# Transcribed page contents
>>>

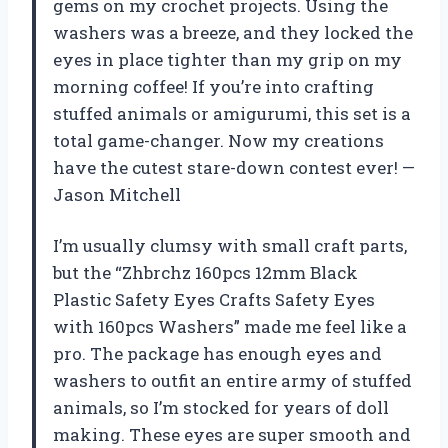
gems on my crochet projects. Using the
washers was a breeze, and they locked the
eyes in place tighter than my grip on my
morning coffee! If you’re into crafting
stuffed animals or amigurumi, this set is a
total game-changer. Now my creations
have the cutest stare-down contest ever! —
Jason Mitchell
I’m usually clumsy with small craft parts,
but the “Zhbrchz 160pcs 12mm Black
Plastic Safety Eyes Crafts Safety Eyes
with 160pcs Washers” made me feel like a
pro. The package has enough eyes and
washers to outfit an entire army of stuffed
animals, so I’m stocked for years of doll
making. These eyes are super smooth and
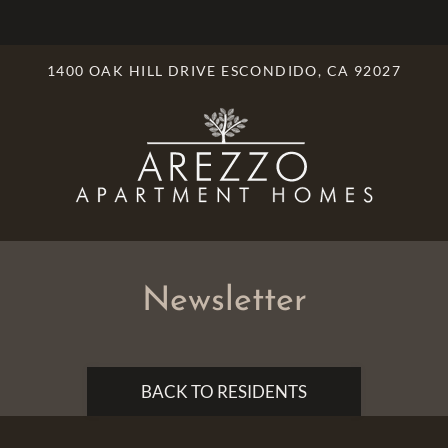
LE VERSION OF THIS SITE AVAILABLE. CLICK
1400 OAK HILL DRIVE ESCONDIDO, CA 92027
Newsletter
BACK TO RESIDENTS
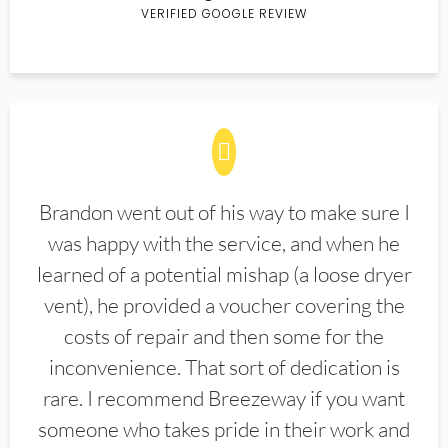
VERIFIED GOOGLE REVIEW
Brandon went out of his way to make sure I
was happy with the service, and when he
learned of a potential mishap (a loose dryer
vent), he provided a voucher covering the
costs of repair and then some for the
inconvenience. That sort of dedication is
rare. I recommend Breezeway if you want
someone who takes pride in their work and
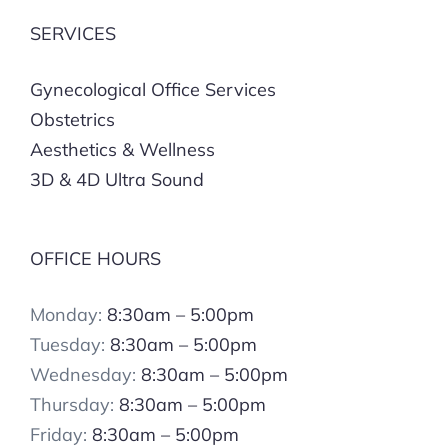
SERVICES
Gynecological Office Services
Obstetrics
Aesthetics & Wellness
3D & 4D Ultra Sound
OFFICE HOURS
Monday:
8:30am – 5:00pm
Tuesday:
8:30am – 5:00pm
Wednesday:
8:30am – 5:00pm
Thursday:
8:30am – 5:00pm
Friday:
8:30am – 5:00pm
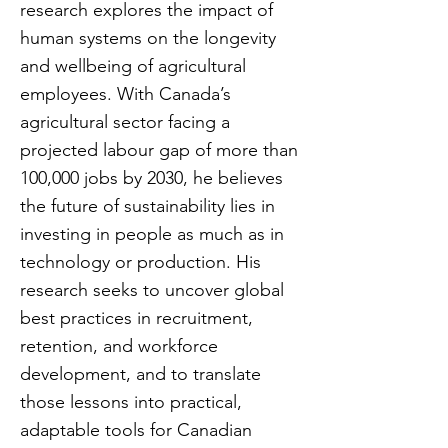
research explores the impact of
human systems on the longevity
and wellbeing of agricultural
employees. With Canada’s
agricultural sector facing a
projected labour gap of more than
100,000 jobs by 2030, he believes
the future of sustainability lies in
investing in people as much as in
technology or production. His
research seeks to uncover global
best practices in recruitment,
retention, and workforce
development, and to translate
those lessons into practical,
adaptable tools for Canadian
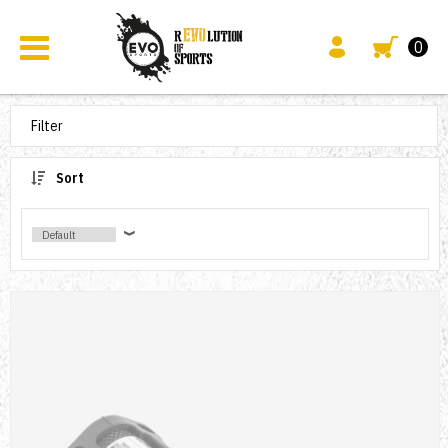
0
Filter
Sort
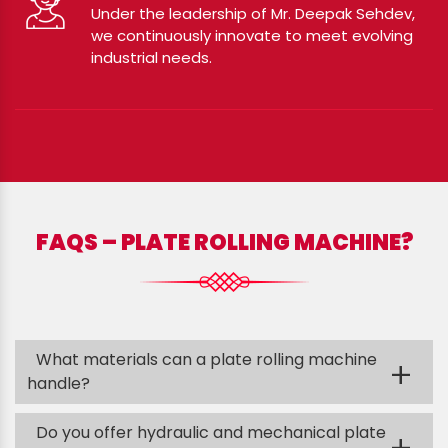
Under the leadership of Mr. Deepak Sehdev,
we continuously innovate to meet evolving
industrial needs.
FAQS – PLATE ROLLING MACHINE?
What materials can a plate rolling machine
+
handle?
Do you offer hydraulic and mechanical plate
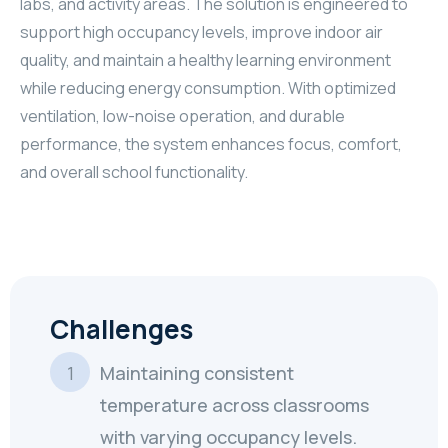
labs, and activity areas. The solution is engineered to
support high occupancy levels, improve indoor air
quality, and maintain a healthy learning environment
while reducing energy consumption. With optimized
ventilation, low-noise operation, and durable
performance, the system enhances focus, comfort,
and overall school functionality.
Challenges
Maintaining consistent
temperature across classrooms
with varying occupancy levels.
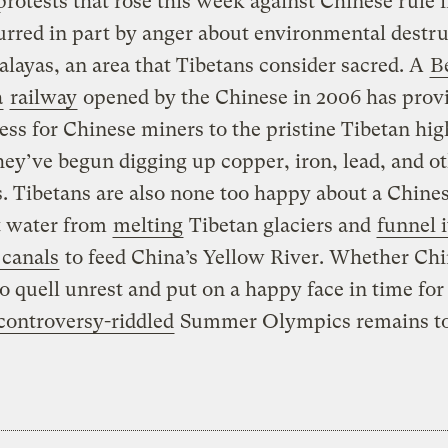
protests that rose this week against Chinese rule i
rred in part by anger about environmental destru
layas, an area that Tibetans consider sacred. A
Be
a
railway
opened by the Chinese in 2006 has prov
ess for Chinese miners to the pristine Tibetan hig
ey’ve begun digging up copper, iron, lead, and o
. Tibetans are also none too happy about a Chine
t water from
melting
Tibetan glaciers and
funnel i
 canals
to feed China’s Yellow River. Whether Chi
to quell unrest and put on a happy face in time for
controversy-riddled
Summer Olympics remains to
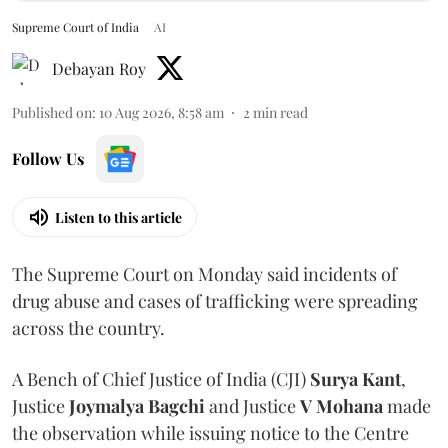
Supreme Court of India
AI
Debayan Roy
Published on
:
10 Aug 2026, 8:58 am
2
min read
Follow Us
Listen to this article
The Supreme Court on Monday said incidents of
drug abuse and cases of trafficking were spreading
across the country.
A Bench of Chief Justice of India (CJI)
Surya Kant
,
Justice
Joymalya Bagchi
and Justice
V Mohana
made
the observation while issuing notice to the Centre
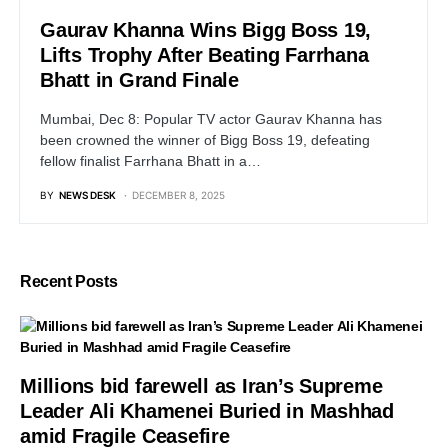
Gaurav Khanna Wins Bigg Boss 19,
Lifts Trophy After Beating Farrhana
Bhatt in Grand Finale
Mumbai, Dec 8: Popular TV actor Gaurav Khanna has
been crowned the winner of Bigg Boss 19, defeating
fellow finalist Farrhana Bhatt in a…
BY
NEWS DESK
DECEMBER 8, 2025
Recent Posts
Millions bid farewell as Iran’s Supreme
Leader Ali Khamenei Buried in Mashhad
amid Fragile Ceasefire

<<<

# TASK STATEMENT
Needed here is a verbatim copy of the data from the first line through the line with "projected labour gap of more than", without pictures.

# FINISHED EXERCISE
gems on my crochet projects. Using the
washers was a breeze, and they locked the
eyes in place tighter than my grip on my
morning coffee! If you’re into crafting
stuffed animals or amigurumi, this set is a
total game-changer. Now my creations
have the cutest stare-down contest ever! —
Jason Mitchell
I’m usually clumsy with small craft parts,
but the “Zhbrchz 160pcs 12mm Black
Plastic Safety Eyes Crafts Safety Eyes
with 160pcs Washers” made me feel like a
pro. The package has enough eyes and
washers to outfit an entire army of stuffed
animals, so I’m stocked for years of doll
making. These eyes are super smooth and
LE VERSION OF THIS SITE AVAILABLE. CLICK
1400 OAK HILL DRIVE ESCONDIDO, CA 92027
Newsletter
BACK TO RESIDENTS
VERIFIED GOOGLE REVIEW
Brandon went out of his way to make sure I
was happy with the service, and when he
learned of a potential mishap (a loose dryer
vent), he provided a voucher covering the
costs of repair and then some for the
inconvenience. That sort of dedication is
rare. I recommend Breezeway if you want
someone who takes pride in their work and
SERVICES
Gynecological Office Services
Obstetrics
Aesthetics & Wellness
3D & 4D Ultra Sound
OFFICE HOURS
Monday:
8:30am – 5:00pm
Tuesday:
8:30am – 5:00pm
Wednesday:
8:30am – 5:00pm
Thursday:
8:30am – 5:00pm
Friday:
8:30am – 5:00pm
research explores the impact of
human systems on the longevity
and wellbeing of agricultural
employees. With Canada’s
agricultural sector facing a
projected labour gap of more than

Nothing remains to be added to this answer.